▶ _THE TASK_
The data must be reproduced verbatim; images are to be omitted.

[INPUT RECORDS Boundary: Start]

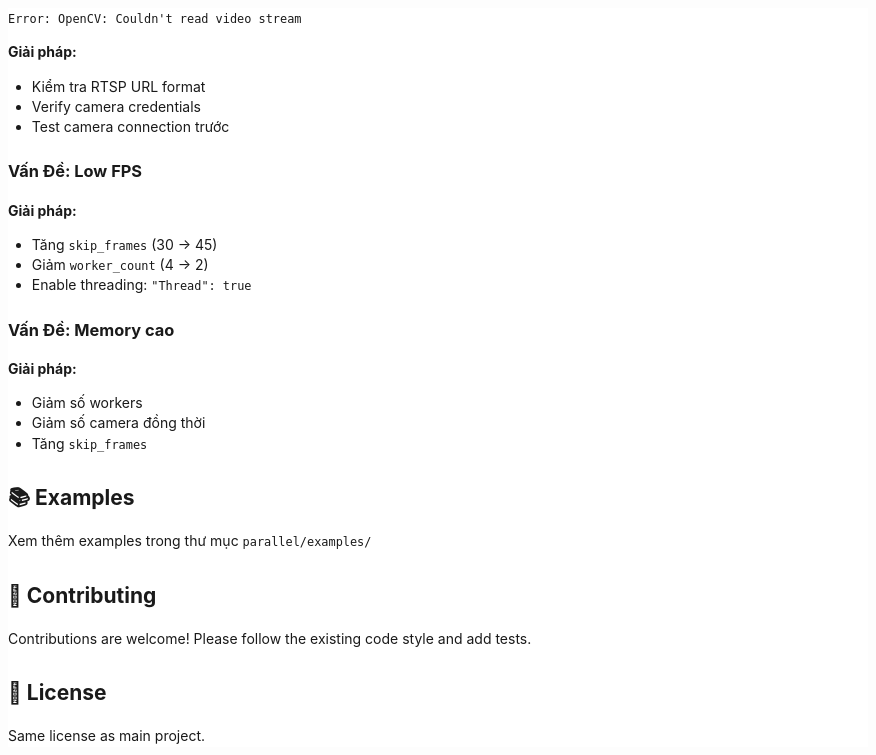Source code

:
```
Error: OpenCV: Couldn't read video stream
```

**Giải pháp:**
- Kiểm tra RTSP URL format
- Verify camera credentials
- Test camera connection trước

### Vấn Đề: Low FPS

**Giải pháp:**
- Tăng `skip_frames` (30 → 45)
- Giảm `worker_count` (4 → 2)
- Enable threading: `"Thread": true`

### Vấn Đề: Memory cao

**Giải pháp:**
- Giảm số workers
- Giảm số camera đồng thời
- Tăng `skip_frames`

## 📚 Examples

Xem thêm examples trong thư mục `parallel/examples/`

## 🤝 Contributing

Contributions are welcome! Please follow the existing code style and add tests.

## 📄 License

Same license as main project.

[INPUT RECORDS Boundary: End]

▶ _EXPECTED ANSWER_
Source code

:
```
Error: OpenCV: Couldn't read video stream
```

**Giải pháp:**
- Kiểm tra RTSP URL format
- Verify camera credentials
- Test camera connection trước

### Vấn Đề: Low FPS

**Giải pháp:**
- Tăng `skip_frames` (30 → 45)
- Giảm `worker_count` (4 → 2)
- Enable threading: `"Thread": true`

### Vấn Đề: Memory cao

**Giải pháp:**
- Giảm số workers
- Giảm số camera đồng thời
- Tăng `skip_frames`

## 📚 Examples

Xem thêm examples trong thư mục `parallel/examples/`

## 🤝 Contributing

Contributions are welcome! Please follow the existing code style and add tests.

## 📄 License

Same license as main project.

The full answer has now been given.